YOUR INSTRUCTIONS: Each line starting at the one that contains "M 12,859 L 90,903" and ending at the one that contains "M 951,1307 L" must be returned exactly, and the rest of the listing is left out.

======

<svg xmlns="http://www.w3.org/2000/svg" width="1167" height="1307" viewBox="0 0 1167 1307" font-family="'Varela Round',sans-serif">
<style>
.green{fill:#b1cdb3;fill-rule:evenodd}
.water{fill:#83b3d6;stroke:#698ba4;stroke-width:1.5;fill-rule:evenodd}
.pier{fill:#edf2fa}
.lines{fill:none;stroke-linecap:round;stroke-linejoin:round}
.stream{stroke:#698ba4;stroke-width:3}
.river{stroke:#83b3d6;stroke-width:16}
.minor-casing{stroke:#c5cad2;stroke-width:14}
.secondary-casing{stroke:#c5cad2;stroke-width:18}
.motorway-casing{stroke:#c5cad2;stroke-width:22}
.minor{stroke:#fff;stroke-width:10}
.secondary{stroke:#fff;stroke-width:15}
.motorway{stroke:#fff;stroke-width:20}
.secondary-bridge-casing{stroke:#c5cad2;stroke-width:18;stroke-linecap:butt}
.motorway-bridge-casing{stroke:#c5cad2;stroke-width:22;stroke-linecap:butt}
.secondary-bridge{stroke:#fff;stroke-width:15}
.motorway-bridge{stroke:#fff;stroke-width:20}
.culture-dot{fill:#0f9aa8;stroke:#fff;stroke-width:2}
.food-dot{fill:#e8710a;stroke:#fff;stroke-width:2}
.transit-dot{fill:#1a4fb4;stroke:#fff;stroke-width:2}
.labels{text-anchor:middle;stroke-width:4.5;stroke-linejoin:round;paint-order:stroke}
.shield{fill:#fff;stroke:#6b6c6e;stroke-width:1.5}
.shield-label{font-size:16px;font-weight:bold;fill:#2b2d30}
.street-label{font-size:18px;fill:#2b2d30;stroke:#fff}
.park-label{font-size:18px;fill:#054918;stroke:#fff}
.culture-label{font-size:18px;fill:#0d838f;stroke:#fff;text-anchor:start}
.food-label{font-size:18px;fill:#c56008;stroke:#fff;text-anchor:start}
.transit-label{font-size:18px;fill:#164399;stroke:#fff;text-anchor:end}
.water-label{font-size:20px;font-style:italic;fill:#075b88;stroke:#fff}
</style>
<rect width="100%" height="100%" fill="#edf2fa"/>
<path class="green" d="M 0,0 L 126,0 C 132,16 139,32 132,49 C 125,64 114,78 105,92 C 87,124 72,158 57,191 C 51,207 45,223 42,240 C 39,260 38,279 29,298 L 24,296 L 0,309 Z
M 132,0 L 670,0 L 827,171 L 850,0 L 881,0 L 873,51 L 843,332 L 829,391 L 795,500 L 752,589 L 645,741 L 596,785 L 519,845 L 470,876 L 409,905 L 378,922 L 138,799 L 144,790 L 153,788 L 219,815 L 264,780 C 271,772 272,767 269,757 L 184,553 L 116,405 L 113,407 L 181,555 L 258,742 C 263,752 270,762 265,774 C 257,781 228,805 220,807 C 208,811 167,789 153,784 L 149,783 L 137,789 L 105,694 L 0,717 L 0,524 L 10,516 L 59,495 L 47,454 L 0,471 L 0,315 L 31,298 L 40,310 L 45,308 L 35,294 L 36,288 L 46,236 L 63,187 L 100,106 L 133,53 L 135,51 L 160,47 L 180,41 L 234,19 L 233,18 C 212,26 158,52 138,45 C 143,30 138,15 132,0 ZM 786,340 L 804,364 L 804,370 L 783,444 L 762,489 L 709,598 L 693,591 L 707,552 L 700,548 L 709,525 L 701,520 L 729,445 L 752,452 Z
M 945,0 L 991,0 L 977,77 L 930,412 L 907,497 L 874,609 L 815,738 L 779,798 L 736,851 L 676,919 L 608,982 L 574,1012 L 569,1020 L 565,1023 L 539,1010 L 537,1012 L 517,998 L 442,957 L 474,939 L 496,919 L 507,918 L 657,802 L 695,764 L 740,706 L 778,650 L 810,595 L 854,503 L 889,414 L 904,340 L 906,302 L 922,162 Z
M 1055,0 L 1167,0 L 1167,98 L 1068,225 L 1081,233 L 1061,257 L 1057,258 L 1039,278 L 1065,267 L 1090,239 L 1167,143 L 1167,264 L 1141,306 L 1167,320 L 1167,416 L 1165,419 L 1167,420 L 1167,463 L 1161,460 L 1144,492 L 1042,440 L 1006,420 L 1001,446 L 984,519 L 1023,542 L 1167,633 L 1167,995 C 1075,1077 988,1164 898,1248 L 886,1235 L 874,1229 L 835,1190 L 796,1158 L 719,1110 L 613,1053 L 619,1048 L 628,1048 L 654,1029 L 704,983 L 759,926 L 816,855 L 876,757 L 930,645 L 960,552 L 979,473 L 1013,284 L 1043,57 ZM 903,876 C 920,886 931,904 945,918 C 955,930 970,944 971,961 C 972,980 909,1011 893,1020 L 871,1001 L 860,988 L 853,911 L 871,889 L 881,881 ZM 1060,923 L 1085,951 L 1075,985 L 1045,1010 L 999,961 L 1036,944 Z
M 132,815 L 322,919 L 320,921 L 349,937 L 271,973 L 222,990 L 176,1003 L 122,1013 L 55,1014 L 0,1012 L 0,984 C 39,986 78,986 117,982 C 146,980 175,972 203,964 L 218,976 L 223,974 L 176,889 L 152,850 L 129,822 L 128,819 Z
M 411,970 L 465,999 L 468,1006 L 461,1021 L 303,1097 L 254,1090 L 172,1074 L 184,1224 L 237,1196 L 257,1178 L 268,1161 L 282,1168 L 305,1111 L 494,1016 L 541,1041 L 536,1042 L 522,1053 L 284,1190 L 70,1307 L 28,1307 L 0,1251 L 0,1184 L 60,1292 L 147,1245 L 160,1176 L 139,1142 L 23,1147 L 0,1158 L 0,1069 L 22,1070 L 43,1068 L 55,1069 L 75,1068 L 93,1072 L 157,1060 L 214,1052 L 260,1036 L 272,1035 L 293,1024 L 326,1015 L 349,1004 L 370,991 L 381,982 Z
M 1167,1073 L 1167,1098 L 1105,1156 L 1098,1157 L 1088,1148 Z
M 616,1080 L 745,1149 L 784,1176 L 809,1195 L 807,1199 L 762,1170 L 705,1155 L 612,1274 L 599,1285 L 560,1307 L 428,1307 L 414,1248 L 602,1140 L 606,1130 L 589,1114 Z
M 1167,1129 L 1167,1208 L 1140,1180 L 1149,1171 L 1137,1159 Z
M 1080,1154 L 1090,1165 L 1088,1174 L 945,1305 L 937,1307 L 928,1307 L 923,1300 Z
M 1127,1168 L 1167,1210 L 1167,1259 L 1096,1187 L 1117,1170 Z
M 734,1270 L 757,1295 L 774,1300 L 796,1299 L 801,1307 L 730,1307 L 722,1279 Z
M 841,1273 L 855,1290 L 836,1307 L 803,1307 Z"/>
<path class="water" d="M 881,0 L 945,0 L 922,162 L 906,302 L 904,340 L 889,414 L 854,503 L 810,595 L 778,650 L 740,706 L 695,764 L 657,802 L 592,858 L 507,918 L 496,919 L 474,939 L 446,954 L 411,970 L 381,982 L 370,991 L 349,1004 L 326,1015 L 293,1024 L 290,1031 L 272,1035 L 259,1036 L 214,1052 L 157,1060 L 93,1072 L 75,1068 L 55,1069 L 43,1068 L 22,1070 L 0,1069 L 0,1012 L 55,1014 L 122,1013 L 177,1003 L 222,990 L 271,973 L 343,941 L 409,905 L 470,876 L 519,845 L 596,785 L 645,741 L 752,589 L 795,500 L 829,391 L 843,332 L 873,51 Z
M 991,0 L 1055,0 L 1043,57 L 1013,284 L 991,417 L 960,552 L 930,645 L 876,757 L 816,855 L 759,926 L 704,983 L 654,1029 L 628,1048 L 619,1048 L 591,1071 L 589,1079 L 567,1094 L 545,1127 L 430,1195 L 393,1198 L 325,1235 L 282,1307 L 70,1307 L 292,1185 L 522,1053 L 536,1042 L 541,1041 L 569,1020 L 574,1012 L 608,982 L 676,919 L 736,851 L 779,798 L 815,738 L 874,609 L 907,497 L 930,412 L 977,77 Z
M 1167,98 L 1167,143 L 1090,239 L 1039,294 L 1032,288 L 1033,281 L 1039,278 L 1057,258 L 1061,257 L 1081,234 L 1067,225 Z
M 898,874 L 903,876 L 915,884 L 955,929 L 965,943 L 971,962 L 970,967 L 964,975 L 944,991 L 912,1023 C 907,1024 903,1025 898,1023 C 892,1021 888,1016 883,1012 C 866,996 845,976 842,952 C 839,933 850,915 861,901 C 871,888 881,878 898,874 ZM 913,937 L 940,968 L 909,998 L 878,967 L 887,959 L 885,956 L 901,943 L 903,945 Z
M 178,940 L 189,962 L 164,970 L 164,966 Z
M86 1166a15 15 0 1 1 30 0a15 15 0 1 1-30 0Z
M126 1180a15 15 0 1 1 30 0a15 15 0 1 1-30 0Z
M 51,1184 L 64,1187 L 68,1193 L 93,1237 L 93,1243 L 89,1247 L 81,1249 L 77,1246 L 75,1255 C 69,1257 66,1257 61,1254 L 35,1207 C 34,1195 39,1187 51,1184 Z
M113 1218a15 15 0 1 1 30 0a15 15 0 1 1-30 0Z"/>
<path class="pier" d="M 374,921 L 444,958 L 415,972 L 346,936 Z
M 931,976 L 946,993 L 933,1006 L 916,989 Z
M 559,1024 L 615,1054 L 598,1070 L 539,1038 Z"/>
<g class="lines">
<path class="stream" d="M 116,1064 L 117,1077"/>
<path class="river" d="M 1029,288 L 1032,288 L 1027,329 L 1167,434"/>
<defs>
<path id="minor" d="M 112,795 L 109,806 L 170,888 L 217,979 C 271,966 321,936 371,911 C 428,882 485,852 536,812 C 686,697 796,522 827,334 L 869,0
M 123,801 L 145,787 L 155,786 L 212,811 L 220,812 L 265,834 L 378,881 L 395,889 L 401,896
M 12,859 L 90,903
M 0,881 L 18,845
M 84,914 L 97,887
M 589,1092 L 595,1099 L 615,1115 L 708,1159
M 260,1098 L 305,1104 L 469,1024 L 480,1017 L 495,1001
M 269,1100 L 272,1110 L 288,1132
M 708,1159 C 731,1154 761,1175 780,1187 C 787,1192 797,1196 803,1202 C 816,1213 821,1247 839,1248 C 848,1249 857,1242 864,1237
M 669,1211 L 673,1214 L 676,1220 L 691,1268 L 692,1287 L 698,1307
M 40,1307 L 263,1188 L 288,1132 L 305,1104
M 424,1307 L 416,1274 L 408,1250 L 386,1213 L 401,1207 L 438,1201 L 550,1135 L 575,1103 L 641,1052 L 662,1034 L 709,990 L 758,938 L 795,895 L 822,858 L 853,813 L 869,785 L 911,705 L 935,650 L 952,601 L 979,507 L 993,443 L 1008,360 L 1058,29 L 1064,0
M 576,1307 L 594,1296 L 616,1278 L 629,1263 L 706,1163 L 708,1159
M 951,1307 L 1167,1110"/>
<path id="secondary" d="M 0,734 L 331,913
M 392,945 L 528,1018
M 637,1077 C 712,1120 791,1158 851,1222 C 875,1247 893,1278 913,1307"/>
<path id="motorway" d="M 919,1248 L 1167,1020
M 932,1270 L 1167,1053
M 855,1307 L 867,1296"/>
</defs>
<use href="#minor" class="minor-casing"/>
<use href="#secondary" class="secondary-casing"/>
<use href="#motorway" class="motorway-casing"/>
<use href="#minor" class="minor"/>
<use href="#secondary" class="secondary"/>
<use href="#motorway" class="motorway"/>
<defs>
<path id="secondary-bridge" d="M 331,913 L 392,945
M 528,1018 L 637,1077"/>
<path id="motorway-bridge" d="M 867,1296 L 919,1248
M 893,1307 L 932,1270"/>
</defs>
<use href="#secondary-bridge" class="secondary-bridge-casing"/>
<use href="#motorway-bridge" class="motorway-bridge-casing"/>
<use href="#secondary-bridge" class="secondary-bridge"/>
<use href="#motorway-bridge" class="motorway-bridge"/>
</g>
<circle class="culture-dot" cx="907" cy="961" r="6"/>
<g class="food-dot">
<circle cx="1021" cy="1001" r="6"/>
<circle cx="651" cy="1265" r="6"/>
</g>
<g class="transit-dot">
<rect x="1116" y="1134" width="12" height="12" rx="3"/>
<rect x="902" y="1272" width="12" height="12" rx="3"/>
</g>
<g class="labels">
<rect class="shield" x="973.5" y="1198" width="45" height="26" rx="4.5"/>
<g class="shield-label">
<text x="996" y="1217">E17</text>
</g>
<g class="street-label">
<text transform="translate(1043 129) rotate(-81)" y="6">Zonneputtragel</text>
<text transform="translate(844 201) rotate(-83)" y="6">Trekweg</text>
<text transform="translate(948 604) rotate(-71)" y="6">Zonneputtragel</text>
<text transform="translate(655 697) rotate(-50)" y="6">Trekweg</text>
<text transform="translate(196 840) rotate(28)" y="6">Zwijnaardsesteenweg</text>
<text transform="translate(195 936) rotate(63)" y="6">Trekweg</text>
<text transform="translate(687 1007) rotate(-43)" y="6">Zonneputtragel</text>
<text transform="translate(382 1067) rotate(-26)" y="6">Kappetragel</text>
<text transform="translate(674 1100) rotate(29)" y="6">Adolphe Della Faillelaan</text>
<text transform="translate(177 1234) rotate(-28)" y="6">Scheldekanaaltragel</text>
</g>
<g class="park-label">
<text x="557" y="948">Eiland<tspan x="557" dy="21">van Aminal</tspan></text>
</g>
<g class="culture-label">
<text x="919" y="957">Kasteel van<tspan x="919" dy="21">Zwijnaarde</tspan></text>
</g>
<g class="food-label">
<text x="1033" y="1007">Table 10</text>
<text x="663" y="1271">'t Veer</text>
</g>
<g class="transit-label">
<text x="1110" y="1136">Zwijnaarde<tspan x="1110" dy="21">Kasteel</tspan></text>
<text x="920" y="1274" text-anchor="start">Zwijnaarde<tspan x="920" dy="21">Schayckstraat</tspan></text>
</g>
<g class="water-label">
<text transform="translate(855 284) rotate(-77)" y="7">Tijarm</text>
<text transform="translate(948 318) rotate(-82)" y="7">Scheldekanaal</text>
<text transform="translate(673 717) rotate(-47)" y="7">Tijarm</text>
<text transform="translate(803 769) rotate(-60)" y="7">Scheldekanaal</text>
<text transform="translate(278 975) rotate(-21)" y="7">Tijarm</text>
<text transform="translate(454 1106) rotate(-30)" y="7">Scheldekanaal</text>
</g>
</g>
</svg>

======

RESPONSE BOX:
M 12,859 L 90,903
M 0,881 L 18,845
M 84,914 L 97,887
M 589,1092 L 595,1099 L 615,1115 L 708,1159
M 260,1098 L 305,1104 L 469,1024 L 480,1017 L 495,1001
M 269,1100 L 272,1110 L 288,1132
M 708,1159 C 731,1154 761,1175 780,1187 C 787,1192 797,1196 803,1202 C 816,1213 821,1247 839,1248 C 848,1249 857,1242 864,1237
M 669,1211 L 673,1214 L 676,1220 L 691,1268 L 692,1287 L 698,1307
M 40,1307 L 263,1188 L 288,1132 L 305,1104
M 424,1307 L 416,1274 L 408,1250 L 386,1213 L 401,1207 L 438,1201 L 550,1135 L 575,1103 L 641,1052 L 662,1034 L 709,990 L 758,938 L 795,895 L 822,858 L 853,813 L 869,785 L 911,705 L 935,650 L 952,601 L 979,507 L 993,443 L 1008,360 L 1058,29 L 1064,0
M 576,1307 L 594,1296 L 616,1278 L 629,1263 L 706,1163 L 708,1159
M 951,1307 L 1167,1110"/>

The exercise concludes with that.